Klaus Gysi war einer der führenden Kulturpolitiker der DDR. In seinem Dokumentarfilm "Der Funktionär" setzt sich Gysis Sohn Andreas Goldstein mit dem Leben seines Vaters auseinander. In Kombination von Archivmaterialien, aktuellen Bildern historischer Orte sowie einem subjektiven Kommentartext entstehen Fragestellungen nach Idealismus und Opportunismus. Das ZDF zeigt den Film am Montag, 28. Oktober 2019, 0.15 Uhr, auf dem Sendplatz des Kleinen Fernsehspiels. In der ZDFmediathek ist "Der Funktionär" ab Sonntag, 27. Oktober 2019, 10.00 Uhr, bis Montag, 4. November 2019, zu sehen.

Klaus Gysi, 1912 geboren, trat mit 15 Jahren dem kommunistischen Jugendverband bei, später wurde er Mitglied der kommunistischen Partei.

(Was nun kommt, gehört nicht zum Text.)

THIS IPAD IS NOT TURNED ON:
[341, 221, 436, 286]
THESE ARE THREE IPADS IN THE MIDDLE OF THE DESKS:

Bis 1945 lebte Gysi illegal in Berlin. Dann machte er im sozialistischen Deutschland Karriere, Abstürze inbegriffen. Er war Verlagsleiter, Kulturminister, Botschafter, Staatssekretär für Kirchenfragen. Ein Meister der Gesten und des geschickten Taktierens im sozialistischen Apparat. 1988, kurz vor dem Ende der DDR, entließ die Partei Gysi aus dem Staatsdienst. 1999 starb er. Knapp 20 Jahre nach seinem Tod hat Andreas Goldstein einen persönlichen Film über seinen Vater gedreht. Den Vater, den er als Junge nur in Momentaufnahmen erlebte und der auch noch für den erwachsenen Sohn voller Widersprüche bleibt. Goldsteins Film ist ein (auto-)biografischer Essay mit einer Fülle von Fotos, Archivmaterial aus dem DDR-Fernsehen und Aufnahmen aus Ostberlin. Er erzählt nicht nur eine private Geschichte, sondern zielt auch auf eine neue Betrachtung jenes Staates, aus dem der Regisseur selbst stammt.